Na próxima etapa já há a formação das equipes. A primeira tarefa do grupo formado será a de trabalhar com os resultados da questão acerca de palavras “estranhas” encontradas no texto proposto. Parte-se do princípio de que as respostas variarão, uma vez que o grupo tem pessoas em situações diferentes com relação ao tema. A discussão do grupo irá ampliar ou diminuir o conjunto de palavras trabalhadas. Ou seja: se a questão, conforme foi apresentada no presente exemplo, for a localização e formação de uma lista de palavras estranhas ou desconhecidas, muito provavelmente os alunos com dificuldades apresentarão uma lista maior que os alunos com facilidade. Na discussão, um aluno explicará o sentido ao outro e a dúvida será sanada. Portanto, a lista diminuirá. Mas se a atividade anterior, ainda individual, pedisse para localizar outros tipos de itens, como conceitos mais específicos -- por exemplo, rimas internas, os alunos com menos traquejo no tema apresentaria uma lista menor que o aluno com mais facilidades e a discussão em grupo aumentaria a lista.
Durante esse tempo o professor atuará como mediador das questões e dos debates, auxiliando os alunos na depuração dos resultados. Durante essa mediação o professor poderá verificar que tipo de abordagem adotará na próxima etapa, quando da sua explanação acerca do assunto para toda a classe. Perceberá se deve explicar mais a poesia enquanto forma, significado ou interpretação. Também poderá, dessa verificação, surgir a necessidade de explicar mais sobre o autor ou o contexto do texto apresentado, etc. Ou ainda, começar a estabelecer relações entre este gênero com outros ou, ainda, entre um dado movimento literário com o outro. Mas a etapa da explanação do professor, da conceituação do tema, deve se prender a esse momento concreto que é a demanda dos debates dos grupos.

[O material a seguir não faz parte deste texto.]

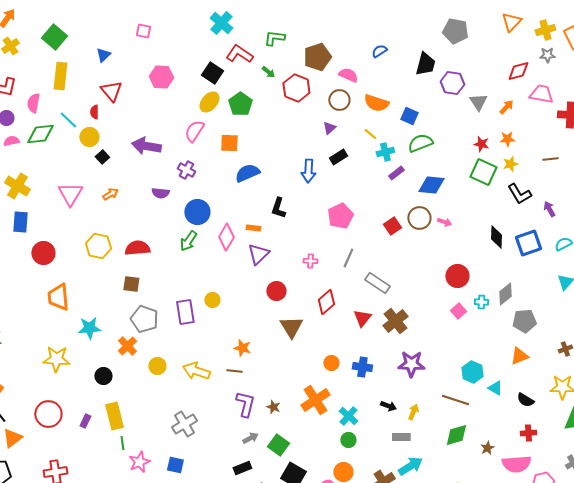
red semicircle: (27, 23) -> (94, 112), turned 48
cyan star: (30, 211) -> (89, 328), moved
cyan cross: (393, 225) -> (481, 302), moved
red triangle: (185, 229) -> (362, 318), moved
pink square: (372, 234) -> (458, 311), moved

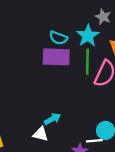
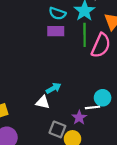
purple rectangle: (56, 57) -> (56, 31), size x0.7

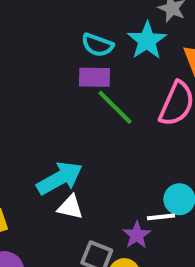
green line: (85, 35) -> (115, 107), moved, turned -45
cyan arrow: (53, 88) -> (60, 178), moved, size x1.6

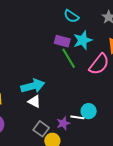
cyan star: (147, 41) -> (83, 40), moved
cyan semicircle: (97, 45) -> (71, 16), moved

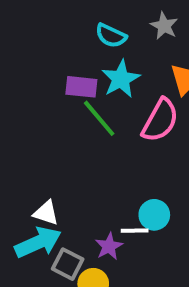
cyan semicircle: (71, 16) -> (111, 36), moved
cyan arrow: (33, 86) -> (38, 242), moved

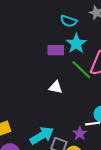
green line: (99, 118) -> (81, 70), moved
white triangle: (46, 213) -> (56, 87), moved

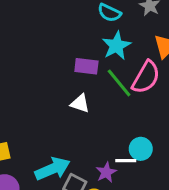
purple rectangle: (56, 50) -> (86, 66), moved

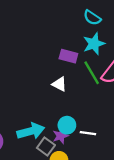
cyan circle: (141, 149) -> (67, 125), moved
purple star: (106, 172) -> (61, 136), moved

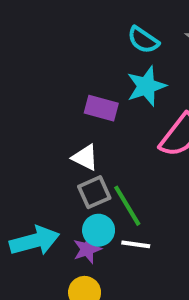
green line: (92, 73) -> (127, 206), moved
gray square: (46, 146) -> (94, 192), moved, turned 30

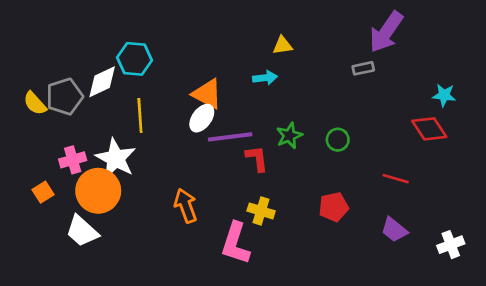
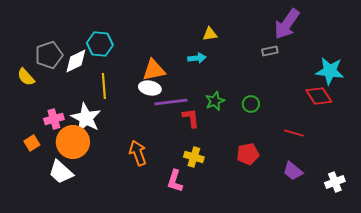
orange triangle: (207, 94) -> (154, 70), turned -40
cyan star: (444, 95) -> (330, 71), size x1.6
gray pentagon: (65, 97) -> (49, 55), moved
white ellipse: (202, 118) -> (150, 88), turned 65
pink L-shape: (235, 243) -> (175, 181), size x0.7

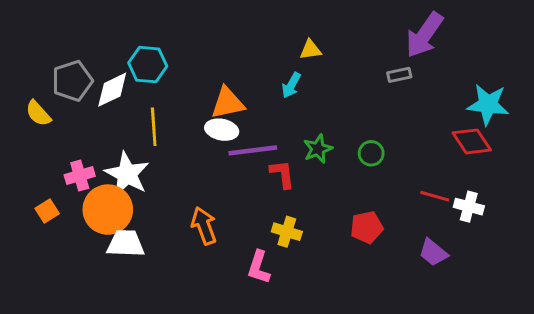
cyan arrow: (197, 58) -> (291, 85), turned 126
white trapezoid: (61, 172) -> (126, 244), moved, turned 140
white cross: (335, 182) -> (469, 207), moved, turned 36

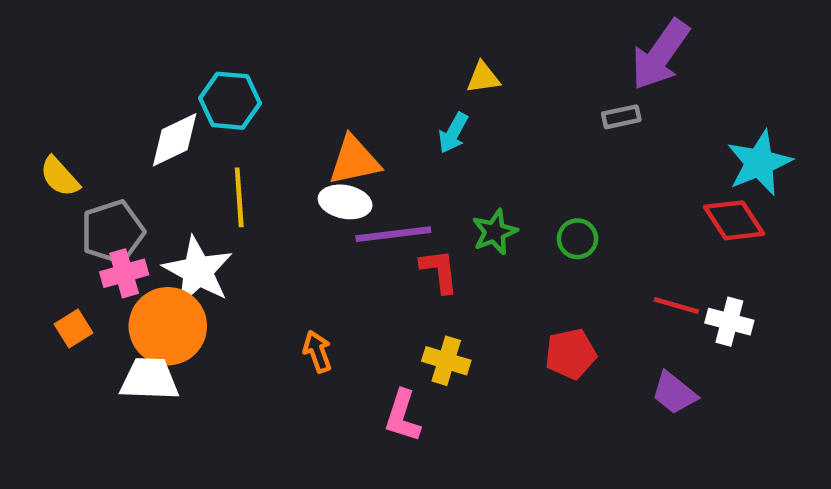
gray pentagon: (72, 81) -> (113, 232), moved
cyan star: (488, 104) -> (759, 163), turned -30
orange arrow: (204, 226) -> (317, 352), size x0.7
white trapezoid: (126, 244) -> (149, 379), moved

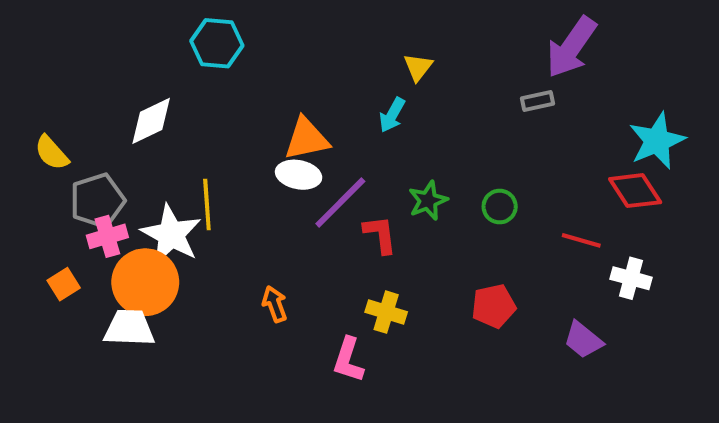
yellow triangle: (483, 78) -> (418, 67), turned -44
cyan hexagon: (230, 101) -> (217, 43), moved
yellow line: (239, 197) -> (207, 205), moved
purple line: (393, 234) -> (340, 203), turned -38
red line: (676, 305) -> (581, 240), moved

Uma nova etapa será a produção escrita. A base de trabalho pode ser originada do material coletado pelos alunos ainda no momento da atividade individual. Ou seja, dependendo do que fora solicitado para ser buscado pelo aluno, esses dados poderão ser utilizados na etapa de produção escrita. Por exemplo, poderia ter sido solicitada, para uma classe do último ciclo do ensino fundamental, que fosse localizado no texto exemplos de metáforas sobre um dado assunto, ou exemplos de palavras utilizadas num sentido diverso do usual para expressar determinada noção. Assim, na etapa da produção escrita os grupos seriam chamados a criar um texto fazendo uso dos mesmos recursos ou utilizando as palavras localizadas como um vocabulário básico do texto a ser criado, mas alterando seus significados. No caso dos alunos do terceiro ciclo do ensino fundamental, pode ser sugerida a reescritura do texto a partir da elucidação dos termos desconhecidos.
Uma vez que a questão tenha sido explicada para a classe, os alunos do quarto ciclo podem, ainda, trabalhar com tema ou mote do texto e produzir uma nova poesia com o mesmo tema. Ou desconstruir o texto da sua forma de poesia e transformá-lo num texto em prosa, para se marcar a diferença entre uma forma e outra.
O importante é que essa etapa signifique a possibilidade de uma ou mais formas de criação, para que os alunos possam intuir a melhor maneira de trabalhar com o tema. O professor também acompanhará in loco os trabalhos em grupo, com intervenções pontuais, esclarecendo dúvidas e corrigindo erros, num processo que possibilite a reescrita, na busca do aprimoramento do texto.

A última etapa de trabalho será a apresentação do produto desenvolvido pelo grupo, que poderá ser uma dramatização, uma declamação, etc, dependendo do trabalho final.

É importante notar que a avaliação do professor não recairá sobre apenas esse momento, o produto final. O professor deve ter tomado notas do envolvimento dos alunos no processo e, principalmente, deve verificar como entraram e como saíram determinados alunos. Se aqueles alunos que tinham dificuldades conseguiram ter alteradas as suas informações acerca do tema, se puderam compreender o assunto, isso seguramente deverá ser um ponto importante da avaliação. E os alunos devem saber desse critério de avaliação.